Os pesquisadores se debruçaram sobre pacientes que apresentavam todos os sintomas da Chikungunya mas, após os exames, o diagnóstico para a doença não fechou. O resultado foi a ocorrência do Mayaro, um vírus que tem poucos casos confirmados no país.

 

O professor Amílcar Tanuri, coordenador do Laboratório de Virologia Molecular da UFRJ, explica que cerca de 70% das suspeitas de chicungunya se confirmam após os exames feitos nos serviços de saúde.

 

Mas é sobre esses 30% de pacientes que também têm dores nas articulações e febre, sintomas da chikungunya, mas os exames não acusam a doença, que será necessária uma investigação detalhada.

 

Os três pacientes que tiveram a doença confirmada são de Niteroi, na região metropolitana do Rio e se recuperaram bem.
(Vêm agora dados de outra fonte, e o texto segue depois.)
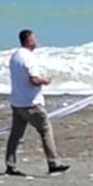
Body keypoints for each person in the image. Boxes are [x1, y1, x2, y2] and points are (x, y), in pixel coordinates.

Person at [5, 29, 70, 176]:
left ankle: (10, 165)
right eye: (34, 38)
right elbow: (33, 80)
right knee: (46, 129)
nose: (36, 41)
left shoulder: (15, 56)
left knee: (15, 135)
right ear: (28, 40)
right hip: (31, 103)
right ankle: (53, 163)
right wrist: (45, 80)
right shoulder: (28, 57)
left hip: (17, 101)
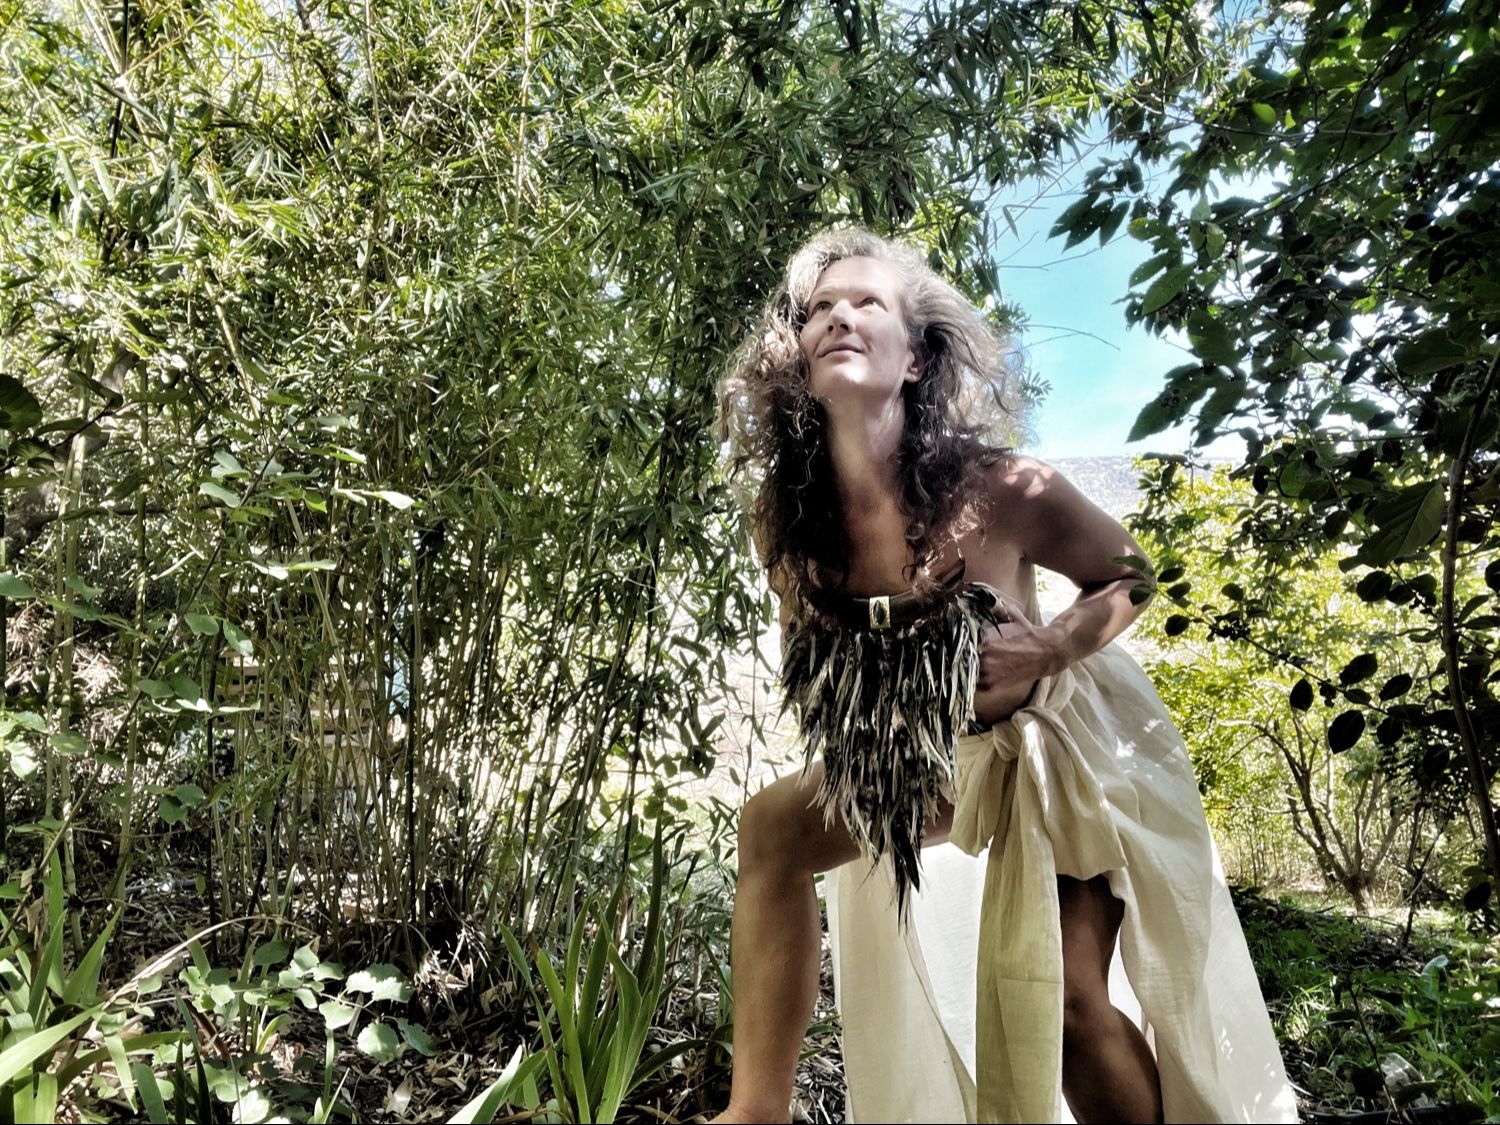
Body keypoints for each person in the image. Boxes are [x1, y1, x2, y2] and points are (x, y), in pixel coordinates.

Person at [713, 227, 1297, 1125]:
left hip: (1066, 750)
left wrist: (1050, 646)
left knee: (1068, 1005)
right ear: (796, 357)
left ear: (916, 358)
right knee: (773, 827)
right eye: (820, 308)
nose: (838, 317)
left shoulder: (1003, 486)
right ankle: (755, 1114)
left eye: (867, 302)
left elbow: (1130, 575)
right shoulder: (787, 519)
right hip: (936, 758)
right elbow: (820, 663)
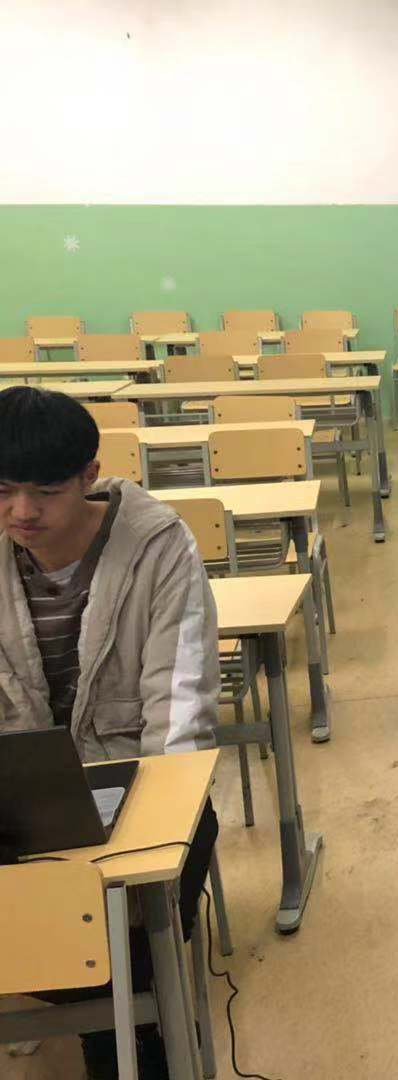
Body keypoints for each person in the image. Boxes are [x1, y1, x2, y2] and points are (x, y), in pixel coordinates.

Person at [0, 386, 220, 1080]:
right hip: (21, 798)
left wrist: (145, 848)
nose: (22, 512)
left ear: (89, 476)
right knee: (77, 955)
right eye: (2, 491)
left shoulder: (157, 547)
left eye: (46, 492)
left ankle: (129, 1024)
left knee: (124, 966)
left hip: (139, 785)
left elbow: (179, 711)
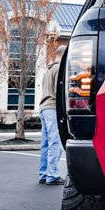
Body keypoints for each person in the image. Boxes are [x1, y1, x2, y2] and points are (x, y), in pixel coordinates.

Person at [38, 45, 66, 185]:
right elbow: (59, 92)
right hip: (52, 108)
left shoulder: (47, 70)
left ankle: (43, 174)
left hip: (43, 108)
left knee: (46, 143)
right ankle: (52, 175)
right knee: (55, 142)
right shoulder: (58, 69)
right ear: (63, 55)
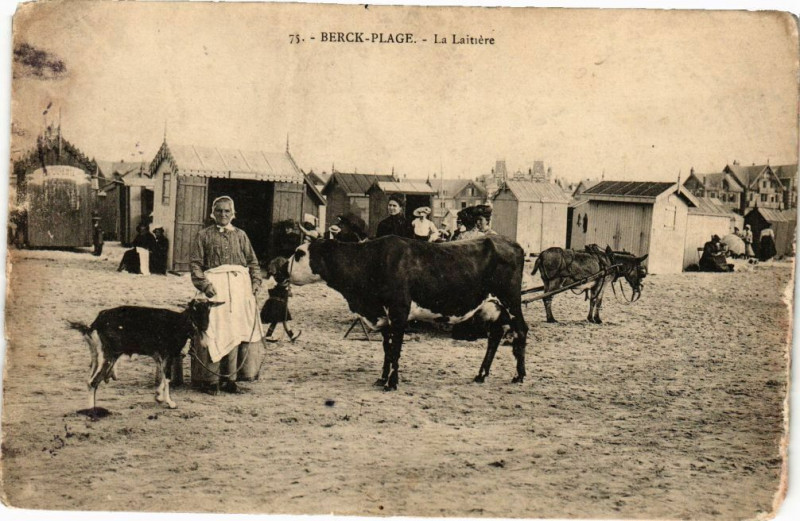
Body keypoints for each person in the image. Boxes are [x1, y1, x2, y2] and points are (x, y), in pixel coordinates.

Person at [190, 196, 263, 394]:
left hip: (240, 289)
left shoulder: (241, 235)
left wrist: (255, 284)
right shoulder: (203, 235)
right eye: (219, 211)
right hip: (215, 287)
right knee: (213, 330)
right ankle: (210, 380)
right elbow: (196, 264)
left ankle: (230, 380)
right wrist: (205, 285)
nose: (223, 214)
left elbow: (253, 263)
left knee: (235, 330)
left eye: (227, 211)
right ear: (212, 213)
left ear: (233, 214)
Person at [261, 256, 300, 342]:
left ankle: (269, 335)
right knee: (283, 319)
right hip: (278, 302)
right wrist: (287, 283)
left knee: (277, 320)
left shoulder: (277, 277)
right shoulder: (278, 277)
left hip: (278, 301)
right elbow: (280, 286)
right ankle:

Essas pessoas não viajaram, então, a doença foi contraída no Rio mesmo.

 

O Mayaro é transmitido pelo mosquito Haemagogus, o mesmo da febre amarela. Mas a literatura indica que o vírus pode se adaptar ao Aedes aegypti , que transmite a dengue, zika e chikungunya; ao Aedes albopictus, conhecido como tigre-asiático, e até ao pernilongo comum.

 

Desde 1956 foram identificadas cerca de 300 ocorrências do Mayaro no Brasil. A última incidência foi registrada em Goiás, com aproximadamente 150 casos.

 

A Venezuela viveu uma epidemia do vírus em 2010, com 80 casos registrados. Outros países latino americanos têm registros da doença, como o Peru e a Colômbia.// De acordo com os pesquisadores é precoce estabelecer qualquer relação entre os casos registrados no Rio e imigrações.